How can I ensure that my images look the same as the original once they're scanned?

I am working on a book of cartoons to be self-published later this year. My art is hand-drawn and inked using Uni-Pin fine liners and Windsor & Newton ProMarker pens, so getting a high-quality transfer from paper to digital media is essential before I eventually send everything off to print.

However, the colours are coming out very dark, expecially the browns and I am having trouble digitally editing the colours after the fact, even in GIMP which is usually very handy.

Replies9

  • As I'm having trouble ke getting the right quality on my end (let alone hoping to goodness that it'll work out on the publisher's end!), I intend to pay for a local photo printing place to scan and adjust the images for colour and sharpness. £27 for 54 images, which I'll take home and clean up for errors in photoshop (erasing old colour bleeds from the originals etc) before passing on to the publisher.

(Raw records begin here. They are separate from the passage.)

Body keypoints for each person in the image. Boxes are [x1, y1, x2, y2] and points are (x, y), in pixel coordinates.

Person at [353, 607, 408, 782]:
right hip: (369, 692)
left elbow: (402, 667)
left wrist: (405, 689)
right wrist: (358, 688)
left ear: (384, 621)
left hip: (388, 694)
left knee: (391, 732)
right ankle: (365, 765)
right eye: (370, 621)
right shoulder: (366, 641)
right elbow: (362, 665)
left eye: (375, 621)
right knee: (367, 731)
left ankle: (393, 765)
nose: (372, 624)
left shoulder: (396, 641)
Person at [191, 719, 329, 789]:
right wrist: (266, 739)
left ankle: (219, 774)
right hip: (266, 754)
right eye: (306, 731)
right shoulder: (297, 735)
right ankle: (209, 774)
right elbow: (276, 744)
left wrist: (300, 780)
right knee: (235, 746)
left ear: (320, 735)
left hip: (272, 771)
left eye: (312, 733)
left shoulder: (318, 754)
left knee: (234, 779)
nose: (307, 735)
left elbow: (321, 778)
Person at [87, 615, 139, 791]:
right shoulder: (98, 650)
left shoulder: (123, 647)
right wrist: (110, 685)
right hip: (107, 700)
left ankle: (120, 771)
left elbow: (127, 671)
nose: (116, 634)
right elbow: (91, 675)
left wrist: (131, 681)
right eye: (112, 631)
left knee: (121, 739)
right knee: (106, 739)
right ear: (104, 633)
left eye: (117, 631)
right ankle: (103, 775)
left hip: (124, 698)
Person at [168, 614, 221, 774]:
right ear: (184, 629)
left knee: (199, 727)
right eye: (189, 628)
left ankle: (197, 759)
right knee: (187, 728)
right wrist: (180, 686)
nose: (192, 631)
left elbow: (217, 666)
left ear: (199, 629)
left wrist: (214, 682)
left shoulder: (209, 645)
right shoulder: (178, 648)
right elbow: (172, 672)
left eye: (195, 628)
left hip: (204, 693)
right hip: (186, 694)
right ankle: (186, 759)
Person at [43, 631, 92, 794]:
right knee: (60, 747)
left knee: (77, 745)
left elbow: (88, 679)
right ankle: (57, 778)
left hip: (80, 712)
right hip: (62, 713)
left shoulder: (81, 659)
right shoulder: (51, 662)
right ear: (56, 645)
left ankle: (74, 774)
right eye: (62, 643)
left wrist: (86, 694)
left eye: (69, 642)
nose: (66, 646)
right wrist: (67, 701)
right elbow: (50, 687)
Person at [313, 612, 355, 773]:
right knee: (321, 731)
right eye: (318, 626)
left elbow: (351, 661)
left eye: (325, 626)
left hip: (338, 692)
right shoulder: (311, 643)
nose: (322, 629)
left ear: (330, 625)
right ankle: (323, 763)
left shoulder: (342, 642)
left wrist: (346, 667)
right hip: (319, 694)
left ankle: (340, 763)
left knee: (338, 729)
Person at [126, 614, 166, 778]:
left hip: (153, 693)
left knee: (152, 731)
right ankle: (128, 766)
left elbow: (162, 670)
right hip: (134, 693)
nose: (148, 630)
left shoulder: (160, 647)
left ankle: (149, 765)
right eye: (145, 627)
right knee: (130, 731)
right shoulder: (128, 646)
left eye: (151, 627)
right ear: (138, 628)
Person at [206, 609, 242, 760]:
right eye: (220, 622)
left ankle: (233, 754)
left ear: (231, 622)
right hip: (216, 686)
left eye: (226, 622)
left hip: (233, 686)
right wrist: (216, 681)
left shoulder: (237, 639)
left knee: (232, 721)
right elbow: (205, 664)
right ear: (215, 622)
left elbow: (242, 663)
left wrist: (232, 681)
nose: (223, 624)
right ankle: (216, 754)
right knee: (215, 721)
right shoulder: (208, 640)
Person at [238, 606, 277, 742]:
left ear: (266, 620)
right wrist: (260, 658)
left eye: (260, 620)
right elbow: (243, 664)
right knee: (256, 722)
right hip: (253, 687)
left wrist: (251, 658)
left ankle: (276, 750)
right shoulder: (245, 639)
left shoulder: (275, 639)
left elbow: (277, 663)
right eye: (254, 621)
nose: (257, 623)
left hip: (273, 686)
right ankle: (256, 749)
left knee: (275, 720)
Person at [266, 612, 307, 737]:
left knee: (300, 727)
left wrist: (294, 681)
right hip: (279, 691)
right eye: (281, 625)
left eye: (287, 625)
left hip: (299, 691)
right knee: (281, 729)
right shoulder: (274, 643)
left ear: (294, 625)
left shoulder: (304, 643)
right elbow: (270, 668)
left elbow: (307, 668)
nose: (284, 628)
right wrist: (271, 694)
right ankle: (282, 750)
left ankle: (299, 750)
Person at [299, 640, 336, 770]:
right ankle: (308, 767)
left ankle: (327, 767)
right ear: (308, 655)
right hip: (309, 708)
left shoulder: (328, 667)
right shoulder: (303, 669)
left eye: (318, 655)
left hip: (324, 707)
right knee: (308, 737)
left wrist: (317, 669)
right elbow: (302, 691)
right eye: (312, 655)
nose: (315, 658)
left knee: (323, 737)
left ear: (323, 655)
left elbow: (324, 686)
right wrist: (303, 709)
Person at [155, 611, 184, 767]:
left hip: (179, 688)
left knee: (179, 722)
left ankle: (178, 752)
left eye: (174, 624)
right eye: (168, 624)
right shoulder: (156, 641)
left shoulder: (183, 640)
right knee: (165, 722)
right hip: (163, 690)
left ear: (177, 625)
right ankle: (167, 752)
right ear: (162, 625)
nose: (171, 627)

    I will have to ask at the time and make sure that if the images need to be converted to pdf or other file extension, that the colour settings will be preserved.
  • I think when you go to print you can specify Pantone colours. Maybe explore that now with whoever will be printing your book. You may find when the book goes to press, it isn’t just the browns that go sideways
  • Hi Matthew!
    Not sure if that's what you are looking for but a few things. It's quite hard to simulate how a print will be on a screen.
    AFAIK, GIMP doesn't naturally process images in CMYK, and unless you print them on a home printer (inkjet) that how the print will have to be (generalising here)
    see if this bit helps though
    https://askubuntu.com/questions/114858/how-to-convert-image-to-cmyk-in-gimp

    If that doesnt answer your query, you can still go to "Affinity photo" which is a software similar to photoshop and does a very good job with that kind of things. No subscription, but around £50 with a month free trial.

    https://affinity.serif.com/en-gb/photo/

    The thing is, you will need to be able to load a printer's colour profile into the software, in order to tell your screen to simulate the print. For that, you need to get hold of the printer colour profile in the first place.
    That way, when you will adjust the colours, you will adjust them in a way that represents your print (more or less, nothing comes out perfect unless you're a pro printer yourself)...

    Of course that's if you've determined the scan was OK in the first place. I have a 20 years old scanner (Epson perfection 2400 ) and it's perfectly good. All good scanners come with a "pro" software (in my case EPSON scan) where you can set up black point and white point, which will be a good starting point.

    Send me a message if you need more info!
  • Sometimes a tripod with a good camera can be better than a cheap scanner. On the other hand, it scans at 600dpi and in tiff format. Another option is to have it scanned at an art print shop. Editing should not be a problem if it is scanned in good quality.
  • Certainly sounds like an issue with the scan rather than GIMP (unless its your screen!). I have a cheap Epson scanner that is quite old and the colours from any scan very closely match the original. To locate the problem, a) open the scanned image on a different computer to eliminate the screen as an issue, b) open the scanned image with a different image viewer to eliminate GIMP as the issue, c) try scanning with a different scanner or use a digital camera to determine if the scanner is the issue. It's possible that the marker pens you are using might act oddly under scanner light and return less light than expected but I'd be surprised if that were the case. My final thought is to make sure you have a high quality format for the scan. I imagine you are using TIFF format (high quality, big file size) for print but just make sure the scanner isn't set to something like PNG, or JPG with a compression below 80.
  • Hi Matt, echoing what Elle’s said it sounds as if it may not be Gimp which is the issue but most likely your scan stage. When you scan, I would particularly take note of the “eye dropper” tool in your scan software and use that with the colour sliders/histogram to make sure your scanner is reading the colours in your work as you want it to. YouTube has been really helpful for me with tutorials.
  • Hey

    I'm not familiar with GIMP but personally I've always taken scanned art through photoshop for colour corrections and edits.

    I would say if you're finding that everything is uniformally scanning too dark this issue may be at the scan stage. I would suggest first checking our scan settings and trying a few passes with longer exposure/more brightness and seeign how that imports.

    Generally it is easier to fine tune colours when the image is too bright than too dark.

    Hope that helps at least a little!